The stock markets in the United States extended gains today driven by the continued recovery of equities in the energy sector, which suffered a selloff in August. The energy companies recovered approximately 23% of stock value, but the sector is still down around 10% year-to-date.
In an interview with Bloomberg, Michael Antonelli, an institutional equity sales trader at Robert W. Baird & Co. said, “When you see energy and cyclicals continue to rally like this it’s because they’re under-owned sectors. They’re the sectors that were left for dead. When you get these pain-trade rallies like we’re seeing right now, those are the sectors that people go to because they’re under-owned.”
Eric Wiegand, a senior portfolio manager at US Bank Wealth Management, commented, “I think there has been a real desire on the part of some investors to take advantage of depressed valuations.”
Investors are focusing their attention on corporate earnings and transactions while evaluating whether the stock market rebound is the beginning of market rally until the end of the year.
[drizzle]In general, U.S. companies reported better-than-expected quarterly financial results this earnings season. Seventy percent (70%) of the 379 S&P companies (that already released financial results) posted earnings that beat consensus estimates.
Bill Schultz, chief investment officer at McQueen, Ball & Associates, told Bloomberg, “We’re back to where we were before that downturn took place, with reasonable earnings, modest growth and low-interest rates. That’s a backdrop that’s allowing upward momentum to re-enter the market. All of the fears built into the market in August and September haven’t come to fruition.”
- Dow Jones Industrial Average (DJIA) – 17, 918.62 (+0.50%)
- S&P 500- 2,109.78 (+0.27%)
- NASDAQ- 5,145.13 (+0.35%)
- Russell 2000- 1,192.11 (+0.51%)
- EURO STOXX 50 Price EUR- 3,442.68 (+0.24%)
- FTSE 100 Index- 6,383.61 (+0.34%)
- Deutsche Borse AG German Stock Index DAX- 10,951.15 (+0.00%)
- Nikkei 225- 18,683.24 (-2.10%)
- Hong Kong Hang Seng Index- 22,568.43 (+0.89%)
- Shanghai Shenzhen CSI 300 Index- 3,239.22 (+1.42%)
Stocks in Focus
Archer Daniels Midland declined more tha 6% to $43.15 per share. The company reported that its earnings and revenue declined for the quarter ended September 30. According to Archer Daniels Midland, its earnings dropped from $1.14 per share to $0.41 per share. Its revenue fell more than 8% to $16.57 billion.

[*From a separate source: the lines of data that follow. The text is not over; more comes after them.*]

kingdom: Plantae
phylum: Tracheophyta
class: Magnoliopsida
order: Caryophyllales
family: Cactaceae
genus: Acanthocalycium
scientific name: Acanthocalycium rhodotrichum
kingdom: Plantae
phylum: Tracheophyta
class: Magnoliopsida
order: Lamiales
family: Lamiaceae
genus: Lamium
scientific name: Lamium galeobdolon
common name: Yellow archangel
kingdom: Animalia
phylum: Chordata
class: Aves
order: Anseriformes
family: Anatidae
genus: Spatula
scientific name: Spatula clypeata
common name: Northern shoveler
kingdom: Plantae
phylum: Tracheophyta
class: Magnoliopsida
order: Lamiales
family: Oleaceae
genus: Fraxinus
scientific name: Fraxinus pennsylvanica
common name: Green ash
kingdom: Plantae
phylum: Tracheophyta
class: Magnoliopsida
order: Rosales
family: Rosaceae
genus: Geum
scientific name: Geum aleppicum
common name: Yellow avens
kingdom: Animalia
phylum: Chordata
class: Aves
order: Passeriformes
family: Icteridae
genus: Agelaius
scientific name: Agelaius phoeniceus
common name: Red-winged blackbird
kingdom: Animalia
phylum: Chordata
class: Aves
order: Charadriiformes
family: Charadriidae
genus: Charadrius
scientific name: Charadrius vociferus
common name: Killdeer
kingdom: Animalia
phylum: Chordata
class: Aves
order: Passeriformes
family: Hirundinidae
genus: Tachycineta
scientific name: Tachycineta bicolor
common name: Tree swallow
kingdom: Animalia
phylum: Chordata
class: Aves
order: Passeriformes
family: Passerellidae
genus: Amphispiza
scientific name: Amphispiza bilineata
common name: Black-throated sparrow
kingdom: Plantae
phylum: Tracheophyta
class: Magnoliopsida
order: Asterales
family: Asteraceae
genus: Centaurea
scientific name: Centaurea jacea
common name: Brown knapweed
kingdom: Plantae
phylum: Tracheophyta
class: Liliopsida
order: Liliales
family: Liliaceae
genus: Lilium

The shares of Fitbit dropped more than 8% to $37.31 per share despite reporting strong quarterly financial results. The company’s stock was negatively impacted by its plan to offer additional shares.
The stock price of King Digital Entertainment surged more than 14% to $17.83 per share. The company agreed to be acquired by Activision Blizzard for $5.9 billion. The shares of Activision Blizzard also climbed more than 3% to $35.81 each.